_Challenge 1_
Return the portion of the KASAN patch thread starting with "In-Reply-To: <YLSjUOVo5c+gTbzA@elver.google.com>" and going on through "memory corruption problem.", copied word for word.
_Challenge 2_
In the KASAN patch thread, which error does the new report replace with "use-after-free" or "out-of-bound"?
--- START OF Passage given ---
Re: [PATCH 1/1] kasan: add memory corruption identification for hardware tag-based mode - Kuan-Ying Lee

From: Kuan-Ying Lee <kylee0686026@gmail.com>
To: Marco Elver <elver@google.com>
Cc: Andrey Ryabinin <ryabinin.a.a@gmail.com>,
	Alexander Potapenko <glider@google.com>,
	Andrey Konovalov <andreyknvl@gmail.com>,
	Dmitry Vyukov <dvyukov@google.com>,
	Andrew Morton <akpm@linux-foundation.org>,
	kasan-dev@googlegroups.com, linux-kernel@vger.kernel.org,
	linux-mm@kvack.org, Walter Wu <walter-zh.wu@mediatek.com>
Subject: Re: [PATCH 1/1] kasan: add memory corruption identification for hardware tag-based mode
Date: Mon, 31 May 2021 23:59:12 +0800	[thread overview]
Message-ID: <20210531155912.GC622@DESKTOP-PJLD54P.localdomain> (raw)
In-Reply-To: <YLSjUOVo5c+gTbzA@elver.google.com>

On Mon, May 31, 2021 at 10:50:24AM +0200, Marco Elver wrote:
> On Sun, May 30, 2021 at 12:47PM +0800, Kuan-Ying Lee wrote:
> > Add memory corruption identification at bug report for hardware tag-based
> > mode. The report shows whether it is "use-after-free" or "out-of-bound"
> > error instead of "invalid-access" error. This will make it easier for
> > programmers to see the memory corruption problem.
> > 
> > We extend the slab to store five old free pointer tag and free backtrace,
> > we can check if the tagged address is in the slab record and make a good
> > guess if the object is more like "use-after-free" or "out-of-bound".
> > therefore every slab memory corruption can be identified whether it's
> > "use-after-free" or "out-of-bound".
> > 
> > Signed-off-by: Kuan-Ying Lee <kylee0686026@gmail.com>
> 

> On a whole this makes sense because SW_TAGS mode supports this, too.
--- END OF Passage given ---
--- START OF Records ---
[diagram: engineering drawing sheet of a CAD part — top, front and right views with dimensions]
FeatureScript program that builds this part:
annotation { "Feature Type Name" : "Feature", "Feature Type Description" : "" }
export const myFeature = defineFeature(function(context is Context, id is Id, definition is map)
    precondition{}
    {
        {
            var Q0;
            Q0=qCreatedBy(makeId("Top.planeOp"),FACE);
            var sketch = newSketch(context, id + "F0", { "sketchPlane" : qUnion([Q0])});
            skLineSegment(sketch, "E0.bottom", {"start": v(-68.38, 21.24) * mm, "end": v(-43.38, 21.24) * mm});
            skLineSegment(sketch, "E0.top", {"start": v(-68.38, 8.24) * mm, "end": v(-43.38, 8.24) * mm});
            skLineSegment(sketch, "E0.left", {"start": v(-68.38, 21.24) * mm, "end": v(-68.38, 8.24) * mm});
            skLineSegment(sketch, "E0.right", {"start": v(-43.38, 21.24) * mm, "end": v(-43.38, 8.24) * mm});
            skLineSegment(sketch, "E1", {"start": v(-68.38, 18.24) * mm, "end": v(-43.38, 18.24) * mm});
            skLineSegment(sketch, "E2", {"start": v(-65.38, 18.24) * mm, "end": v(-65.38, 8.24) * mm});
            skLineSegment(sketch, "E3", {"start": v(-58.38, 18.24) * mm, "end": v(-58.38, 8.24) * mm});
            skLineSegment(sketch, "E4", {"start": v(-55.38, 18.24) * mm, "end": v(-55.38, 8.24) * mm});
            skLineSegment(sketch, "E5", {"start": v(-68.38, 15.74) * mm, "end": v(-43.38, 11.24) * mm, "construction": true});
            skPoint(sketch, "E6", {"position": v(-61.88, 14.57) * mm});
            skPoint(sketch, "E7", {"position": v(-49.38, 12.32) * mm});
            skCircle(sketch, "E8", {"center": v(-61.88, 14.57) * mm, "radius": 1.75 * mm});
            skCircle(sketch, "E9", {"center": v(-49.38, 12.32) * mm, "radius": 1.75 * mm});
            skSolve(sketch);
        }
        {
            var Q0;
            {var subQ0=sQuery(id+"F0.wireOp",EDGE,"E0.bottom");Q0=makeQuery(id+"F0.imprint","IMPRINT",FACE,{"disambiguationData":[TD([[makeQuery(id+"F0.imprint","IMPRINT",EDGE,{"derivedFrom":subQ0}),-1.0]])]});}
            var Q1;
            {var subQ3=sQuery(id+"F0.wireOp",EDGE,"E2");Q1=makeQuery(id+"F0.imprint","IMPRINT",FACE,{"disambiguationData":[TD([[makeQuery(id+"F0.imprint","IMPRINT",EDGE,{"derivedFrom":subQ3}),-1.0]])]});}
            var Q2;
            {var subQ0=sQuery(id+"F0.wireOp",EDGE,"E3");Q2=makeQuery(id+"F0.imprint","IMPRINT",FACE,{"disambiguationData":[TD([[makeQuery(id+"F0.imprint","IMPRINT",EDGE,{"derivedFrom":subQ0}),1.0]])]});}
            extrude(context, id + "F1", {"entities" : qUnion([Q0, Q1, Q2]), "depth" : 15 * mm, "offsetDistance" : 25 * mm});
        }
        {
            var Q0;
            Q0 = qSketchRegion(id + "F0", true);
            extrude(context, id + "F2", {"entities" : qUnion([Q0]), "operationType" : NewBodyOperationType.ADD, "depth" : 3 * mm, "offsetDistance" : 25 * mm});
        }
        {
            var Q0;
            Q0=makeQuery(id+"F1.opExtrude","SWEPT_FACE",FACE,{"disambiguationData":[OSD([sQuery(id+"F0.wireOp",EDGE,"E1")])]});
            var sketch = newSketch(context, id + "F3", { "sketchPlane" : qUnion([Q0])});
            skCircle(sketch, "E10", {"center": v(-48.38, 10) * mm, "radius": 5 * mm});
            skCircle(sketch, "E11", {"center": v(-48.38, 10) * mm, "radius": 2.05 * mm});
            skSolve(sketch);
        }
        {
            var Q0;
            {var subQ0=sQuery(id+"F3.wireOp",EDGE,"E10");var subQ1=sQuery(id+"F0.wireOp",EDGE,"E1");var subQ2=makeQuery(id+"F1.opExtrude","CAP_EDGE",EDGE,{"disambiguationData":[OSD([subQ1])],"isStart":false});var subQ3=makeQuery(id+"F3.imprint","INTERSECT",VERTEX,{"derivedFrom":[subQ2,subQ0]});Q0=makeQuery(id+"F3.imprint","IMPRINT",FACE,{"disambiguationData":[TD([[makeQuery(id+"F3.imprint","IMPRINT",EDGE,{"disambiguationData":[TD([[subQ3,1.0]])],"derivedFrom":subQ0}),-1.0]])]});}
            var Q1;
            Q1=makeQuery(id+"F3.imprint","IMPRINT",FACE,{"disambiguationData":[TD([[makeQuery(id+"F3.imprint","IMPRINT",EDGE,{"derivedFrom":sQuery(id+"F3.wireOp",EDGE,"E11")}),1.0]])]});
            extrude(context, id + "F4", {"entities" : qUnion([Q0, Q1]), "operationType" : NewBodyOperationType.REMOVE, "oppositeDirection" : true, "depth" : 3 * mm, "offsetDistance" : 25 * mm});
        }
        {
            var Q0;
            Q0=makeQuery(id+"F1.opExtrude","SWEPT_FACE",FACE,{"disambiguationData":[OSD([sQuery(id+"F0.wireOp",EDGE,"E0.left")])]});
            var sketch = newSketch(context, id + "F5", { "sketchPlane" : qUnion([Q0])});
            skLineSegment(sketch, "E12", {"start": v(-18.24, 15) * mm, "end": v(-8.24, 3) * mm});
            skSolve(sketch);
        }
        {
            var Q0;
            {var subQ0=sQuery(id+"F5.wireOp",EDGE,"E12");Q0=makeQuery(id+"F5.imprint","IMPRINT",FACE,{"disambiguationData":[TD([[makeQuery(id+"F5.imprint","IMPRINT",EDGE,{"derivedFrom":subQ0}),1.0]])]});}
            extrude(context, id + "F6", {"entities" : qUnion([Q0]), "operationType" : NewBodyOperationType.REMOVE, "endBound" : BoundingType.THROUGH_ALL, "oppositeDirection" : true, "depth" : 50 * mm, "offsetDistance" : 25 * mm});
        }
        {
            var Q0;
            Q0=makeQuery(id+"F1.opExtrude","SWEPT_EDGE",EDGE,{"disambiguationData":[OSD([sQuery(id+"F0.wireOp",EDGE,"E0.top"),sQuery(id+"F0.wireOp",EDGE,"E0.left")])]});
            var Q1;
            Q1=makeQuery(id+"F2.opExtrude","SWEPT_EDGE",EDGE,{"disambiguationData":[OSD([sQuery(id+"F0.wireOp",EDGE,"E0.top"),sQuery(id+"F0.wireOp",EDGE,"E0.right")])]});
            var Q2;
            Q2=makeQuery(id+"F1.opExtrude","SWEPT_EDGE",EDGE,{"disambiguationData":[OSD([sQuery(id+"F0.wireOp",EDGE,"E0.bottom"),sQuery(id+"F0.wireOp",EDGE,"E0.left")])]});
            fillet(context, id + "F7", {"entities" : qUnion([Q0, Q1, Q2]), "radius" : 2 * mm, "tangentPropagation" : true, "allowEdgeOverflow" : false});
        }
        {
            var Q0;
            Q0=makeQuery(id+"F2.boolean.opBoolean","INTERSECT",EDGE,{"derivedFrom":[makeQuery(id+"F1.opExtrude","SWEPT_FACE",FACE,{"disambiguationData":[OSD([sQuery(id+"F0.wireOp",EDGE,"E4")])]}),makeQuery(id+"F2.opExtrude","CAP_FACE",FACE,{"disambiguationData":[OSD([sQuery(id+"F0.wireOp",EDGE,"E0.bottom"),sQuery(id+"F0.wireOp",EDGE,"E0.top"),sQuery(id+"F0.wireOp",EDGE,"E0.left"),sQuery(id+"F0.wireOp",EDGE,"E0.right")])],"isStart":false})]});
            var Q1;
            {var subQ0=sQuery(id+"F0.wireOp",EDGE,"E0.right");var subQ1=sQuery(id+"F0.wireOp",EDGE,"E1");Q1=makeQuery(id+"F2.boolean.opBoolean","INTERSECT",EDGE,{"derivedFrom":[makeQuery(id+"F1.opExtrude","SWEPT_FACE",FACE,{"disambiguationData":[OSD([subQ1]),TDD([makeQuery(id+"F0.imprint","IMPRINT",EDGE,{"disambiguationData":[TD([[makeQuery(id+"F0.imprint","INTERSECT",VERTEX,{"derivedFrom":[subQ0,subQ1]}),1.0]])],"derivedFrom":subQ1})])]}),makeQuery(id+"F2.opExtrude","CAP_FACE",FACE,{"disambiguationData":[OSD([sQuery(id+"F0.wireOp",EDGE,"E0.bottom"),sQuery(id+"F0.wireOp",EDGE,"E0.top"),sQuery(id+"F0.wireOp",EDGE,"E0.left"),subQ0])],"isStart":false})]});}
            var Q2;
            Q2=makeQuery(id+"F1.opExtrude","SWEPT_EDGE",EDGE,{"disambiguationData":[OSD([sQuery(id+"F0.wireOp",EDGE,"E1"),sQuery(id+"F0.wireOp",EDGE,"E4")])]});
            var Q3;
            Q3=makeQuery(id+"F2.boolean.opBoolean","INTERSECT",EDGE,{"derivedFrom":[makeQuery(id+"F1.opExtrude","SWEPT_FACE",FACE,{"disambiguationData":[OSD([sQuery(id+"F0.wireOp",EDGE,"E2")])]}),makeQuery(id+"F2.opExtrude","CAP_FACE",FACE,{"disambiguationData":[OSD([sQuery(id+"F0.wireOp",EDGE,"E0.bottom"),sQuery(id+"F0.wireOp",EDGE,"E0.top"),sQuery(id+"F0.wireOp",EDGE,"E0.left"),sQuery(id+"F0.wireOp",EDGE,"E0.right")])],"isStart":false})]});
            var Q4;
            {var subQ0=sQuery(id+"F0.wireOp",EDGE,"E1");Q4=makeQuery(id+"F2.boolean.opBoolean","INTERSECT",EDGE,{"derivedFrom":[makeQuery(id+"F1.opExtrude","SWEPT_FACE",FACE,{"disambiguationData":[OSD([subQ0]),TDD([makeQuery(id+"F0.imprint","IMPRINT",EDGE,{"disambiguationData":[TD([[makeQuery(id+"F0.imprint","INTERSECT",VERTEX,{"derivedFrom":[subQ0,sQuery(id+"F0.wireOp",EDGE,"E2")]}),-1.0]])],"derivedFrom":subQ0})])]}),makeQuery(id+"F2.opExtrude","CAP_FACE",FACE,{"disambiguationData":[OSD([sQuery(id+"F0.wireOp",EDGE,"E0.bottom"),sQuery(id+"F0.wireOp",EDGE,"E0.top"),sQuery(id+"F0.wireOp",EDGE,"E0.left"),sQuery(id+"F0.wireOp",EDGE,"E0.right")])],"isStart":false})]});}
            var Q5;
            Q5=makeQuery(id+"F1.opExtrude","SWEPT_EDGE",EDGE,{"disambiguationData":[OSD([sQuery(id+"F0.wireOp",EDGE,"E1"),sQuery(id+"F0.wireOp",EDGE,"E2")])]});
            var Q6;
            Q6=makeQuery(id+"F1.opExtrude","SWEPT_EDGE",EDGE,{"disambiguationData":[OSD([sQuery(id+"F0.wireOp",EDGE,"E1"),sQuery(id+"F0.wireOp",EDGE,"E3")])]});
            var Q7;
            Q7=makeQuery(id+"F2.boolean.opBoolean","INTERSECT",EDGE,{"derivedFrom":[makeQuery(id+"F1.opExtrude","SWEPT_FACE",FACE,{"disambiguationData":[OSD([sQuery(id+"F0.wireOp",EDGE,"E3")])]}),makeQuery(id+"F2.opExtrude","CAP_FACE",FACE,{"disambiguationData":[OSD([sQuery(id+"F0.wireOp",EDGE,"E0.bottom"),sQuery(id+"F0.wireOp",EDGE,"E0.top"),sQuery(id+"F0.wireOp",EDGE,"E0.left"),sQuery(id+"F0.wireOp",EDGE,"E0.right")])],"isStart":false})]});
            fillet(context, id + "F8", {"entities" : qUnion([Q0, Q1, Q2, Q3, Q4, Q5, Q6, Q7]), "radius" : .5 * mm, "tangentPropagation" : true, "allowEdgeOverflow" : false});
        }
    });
--- END OF Records ---
_Result 1_
In-Reply-To: <YLSjUOVo5c+gTbzA@elver.google.com>

On Mon, May 31, 2021 at 10:50:24AM +0200, Marco Elver wrote:
> On Sun, May 30, 2021 at 12:47PM +0800, Kuan-Ying Lee wrote:
> > Add memory corruption identification at bug report for hardware tag-based
> > mode. The report shows whether it is "use-after-free" or "out-of-bound"
> > error instead of "invalid-access" error. This will make it easier for
> > programmers to see the memory corruption problem.

_Result 2_
The "invalid-access" error.